Por Nonato Guedes
A instituição de 2020 como “O Ano de Celso Furtado” na Paraíba, por iniciativa da deputada estadual Pollyana Dutra, reverberando com antecedência as celebrações do centenário de nascimento do economista natural de Pombal que se projetou como fundador da Sudene, faz lembrar um episódio verificado em Paris, na França, no começo da década de 1970, quando o então deputado federal Marcondes Gadelha atuava no “grupo autêntico” do MDB, em oposição ao regime militar, e Celso estava exilado, após ter sido cassado pela ditadura. Gadelha buscava informações concretas sobre o regime militar brasileiro na área econômica para poder embasar os números que apresentaria em missões delegadas pelos “autênticos”. Foi quando esbarrou com Furtado, que lecionava na Faculdade de Rue d’Assas, situada um pouco mais abaixo do Instituto onde Marcondes estudava.
Em depoimento para Ana Beatriz Nader, que constou do livro “Autênticos do MDB – Semeadores da Democracia”, Gadelha definiu como “singular” a abordagem a Celso no exílio. O então deputado paraibano foi alertado pelo colega Hermano Alves sobre o nervosismo de Celso, pois, mesmo ele estabelecido, lecionando Direito, tinha os passos vigiados pelo pessoal da repressão no Brasil e o SNI mandava agentes a Paris com esse propósito. “Por isso, Celso vivia muito tenso, tendo piorado sensivelmente depois de uma visita à Grécia, onde também havia ditadura. Desde a sua volta, não queria conversa com nenhum brasileiro, desconfiando que de alguma forma poderia ser um agente”, narrou Gadelha.
E prosseguiu: “Diante desta situação, resolvi dessensibilizar o Celso Furtado, pois eu precisava das informações e, com este fim, passei a frequentar suas aulas, sentando-me na primeira fila para que ele pudesse ir se acostumando com a minha fisionomia. Depois de umas dez aulas, pensei que ele estaria mais ou menos familiarizado comigo e fui esperá-lo em uma livrariazinha da esquina, que vendia livros americanos. Quando ele entrou, abordei em português:
– “Professor…” Ele deu um salto e indagou:
– Quem é o senhor? O que deseja? Naquele tempo, eu era muito jovem, tinha uma baby face e rapidamente raciocinei que se me identificasse como deputado, daí, sim, ele ficaria desconfiado.
– “Eu sou um estudante brasileiro, estou preparando uma tese sobre o Brasil e creio que os números sobre o sucesso econômico, apresentados pelo governo brasileiro, são falsos.

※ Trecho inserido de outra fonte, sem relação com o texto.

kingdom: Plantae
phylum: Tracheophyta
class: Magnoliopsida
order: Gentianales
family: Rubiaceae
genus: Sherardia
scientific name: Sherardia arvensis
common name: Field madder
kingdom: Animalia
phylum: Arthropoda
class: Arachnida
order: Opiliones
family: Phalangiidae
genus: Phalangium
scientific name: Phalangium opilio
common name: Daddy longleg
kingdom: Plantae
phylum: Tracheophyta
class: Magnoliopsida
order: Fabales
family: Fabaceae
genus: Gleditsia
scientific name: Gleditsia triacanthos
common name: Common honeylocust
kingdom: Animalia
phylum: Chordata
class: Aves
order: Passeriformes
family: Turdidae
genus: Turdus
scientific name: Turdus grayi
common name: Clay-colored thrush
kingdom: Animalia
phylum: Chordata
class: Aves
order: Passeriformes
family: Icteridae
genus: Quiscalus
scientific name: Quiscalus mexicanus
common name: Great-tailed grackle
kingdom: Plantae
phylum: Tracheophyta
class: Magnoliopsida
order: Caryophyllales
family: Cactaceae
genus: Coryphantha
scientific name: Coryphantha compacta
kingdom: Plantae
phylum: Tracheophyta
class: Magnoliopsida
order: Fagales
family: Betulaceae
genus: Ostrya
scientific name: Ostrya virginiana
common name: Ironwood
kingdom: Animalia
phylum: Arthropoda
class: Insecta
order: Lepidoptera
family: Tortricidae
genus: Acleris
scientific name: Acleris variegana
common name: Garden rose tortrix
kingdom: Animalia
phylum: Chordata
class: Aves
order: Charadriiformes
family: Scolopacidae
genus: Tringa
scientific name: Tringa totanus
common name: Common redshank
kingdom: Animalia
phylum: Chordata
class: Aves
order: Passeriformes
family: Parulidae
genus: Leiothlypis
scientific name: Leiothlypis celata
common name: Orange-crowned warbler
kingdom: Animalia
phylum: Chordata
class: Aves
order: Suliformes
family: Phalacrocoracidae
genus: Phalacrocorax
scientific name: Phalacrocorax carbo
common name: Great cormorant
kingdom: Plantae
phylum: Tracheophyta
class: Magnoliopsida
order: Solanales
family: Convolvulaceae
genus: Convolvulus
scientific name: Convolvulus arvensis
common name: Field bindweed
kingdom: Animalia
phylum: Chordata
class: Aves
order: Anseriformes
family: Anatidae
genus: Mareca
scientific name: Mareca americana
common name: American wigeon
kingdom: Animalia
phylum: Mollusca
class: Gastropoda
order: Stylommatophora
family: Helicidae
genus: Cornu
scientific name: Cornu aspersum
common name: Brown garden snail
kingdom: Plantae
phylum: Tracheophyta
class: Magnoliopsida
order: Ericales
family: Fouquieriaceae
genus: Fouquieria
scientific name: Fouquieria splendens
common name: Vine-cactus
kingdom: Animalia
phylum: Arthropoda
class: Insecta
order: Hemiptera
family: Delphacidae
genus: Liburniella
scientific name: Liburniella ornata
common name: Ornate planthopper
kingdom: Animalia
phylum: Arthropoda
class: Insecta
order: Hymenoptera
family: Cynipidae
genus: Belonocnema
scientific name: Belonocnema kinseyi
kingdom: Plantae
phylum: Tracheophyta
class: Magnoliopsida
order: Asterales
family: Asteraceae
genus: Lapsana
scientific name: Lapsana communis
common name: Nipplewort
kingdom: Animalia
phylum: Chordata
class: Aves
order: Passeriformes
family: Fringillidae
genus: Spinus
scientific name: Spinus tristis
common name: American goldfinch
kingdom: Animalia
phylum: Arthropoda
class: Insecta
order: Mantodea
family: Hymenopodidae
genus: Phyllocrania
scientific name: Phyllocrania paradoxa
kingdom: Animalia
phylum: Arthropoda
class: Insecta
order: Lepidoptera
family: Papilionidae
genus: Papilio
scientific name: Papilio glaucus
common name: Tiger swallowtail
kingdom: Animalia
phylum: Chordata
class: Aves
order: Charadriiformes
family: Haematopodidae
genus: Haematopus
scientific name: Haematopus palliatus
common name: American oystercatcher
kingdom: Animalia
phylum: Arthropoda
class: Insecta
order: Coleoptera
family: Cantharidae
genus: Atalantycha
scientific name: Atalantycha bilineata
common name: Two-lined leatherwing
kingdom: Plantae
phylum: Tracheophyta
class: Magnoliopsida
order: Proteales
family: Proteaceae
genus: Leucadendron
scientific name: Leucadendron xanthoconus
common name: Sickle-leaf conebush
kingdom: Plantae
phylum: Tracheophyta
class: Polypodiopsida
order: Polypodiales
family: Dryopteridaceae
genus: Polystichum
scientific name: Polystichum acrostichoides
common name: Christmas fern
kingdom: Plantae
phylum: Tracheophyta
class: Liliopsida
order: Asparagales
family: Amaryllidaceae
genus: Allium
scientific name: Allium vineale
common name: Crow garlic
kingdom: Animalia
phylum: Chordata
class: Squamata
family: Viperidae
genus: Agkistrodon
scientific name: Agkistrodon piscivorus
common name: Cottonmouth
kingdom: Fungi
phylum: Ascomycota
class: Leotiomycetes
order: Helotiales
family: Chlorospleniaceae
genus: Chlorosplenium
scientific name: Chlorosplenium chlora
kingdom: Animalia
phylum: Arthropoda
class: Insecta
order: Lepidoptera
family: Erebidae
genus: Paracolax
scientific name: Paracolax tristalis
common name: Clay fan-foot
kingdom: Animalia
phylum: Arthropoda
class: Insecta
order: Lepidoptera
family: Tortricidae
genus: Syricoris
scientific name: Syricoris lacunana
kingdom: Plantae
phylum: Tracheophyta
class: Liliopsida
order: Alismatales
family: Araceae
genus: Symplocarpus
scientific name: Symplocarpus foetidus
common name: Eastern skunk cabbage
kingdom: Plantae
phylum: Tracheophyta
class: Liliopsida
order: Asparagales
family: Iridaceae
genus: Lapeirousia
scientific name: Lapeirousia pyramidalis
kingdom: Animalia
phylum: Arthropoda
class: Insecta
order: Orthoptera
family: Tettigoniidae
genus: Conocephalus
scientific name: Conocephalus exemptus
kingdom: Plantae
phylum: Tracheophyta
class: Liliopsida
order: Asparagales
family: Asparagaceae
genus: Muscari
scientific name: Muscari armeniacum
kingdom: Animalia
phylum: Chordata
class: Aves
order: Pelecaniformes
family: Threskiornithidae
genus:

Preciso ter números confiáveis, e fui orientado por meu instrutor a procurá-lo…é seu amigo”. Eu tinha cara de estudante mesmo.
– Quem é seu instrutor? – perguntou-me, desconfiado.
– “O professor Jean Vahl, o qual orientou-me que o senhor seria a única pessoa com condições de fornecer informação fidedigna sobre o quadro brasileiro”, reforcei.
– O senhor está querendo esses dados para quê?
– Eu já disse ao senhor, é para uma tese…
– E o senhor vai apresentar aqui na França ou no Brasil?”. Daí, Celso Furtado passou de entrevistado a entrevistador e eu disse:
– Vou apresentar aqui, mas se ficar boa posso apresentar no Brasil também”. Ele replicou:
– É uma tese ou memória?
– É uma tese, mas pode ser inclusive memória….
– O senhor quer saber de uma coisa? Eu não tenho qualquer informação para lhe dar. Além do mais, os dados que recebo são da ONU, que por sua vez recebe do governo brasileiro…e se quiser esses dados o senhor vá ali na esquina, há uma livraria da CEPAL e encontrará facilmente este material. Aviso que esses dados também não são muito confiáveis. Não tenho mais nada a lhe dizer. Até logo e passe bem”.
Muito tempo depois, já na época da abertura política, Marcondes lançou Celso Furtado como candidato a governador da Paraíba e tentou reconstituir essa história para ele, da qual não se lembrava mais. Esse fato ilustrativo é para mostrar o mar de sargaço em que navegávamos na ditadura…nada era confiável e até o mais ilustre economista da oposição, Celso Furtado, não tinha muita coisa a nos dizer. Estava tenso, preocupado e mesmo porque os dados que dispunha para trabalhar não eram confiáveis – concluiu Marcondes.
Com tantos relatos assim sobre a paranoia que a ditadura militar criava, o deputado Eduardo Bolsonaro ainda vem propor a volta do AI-5. Vade retro, deputado!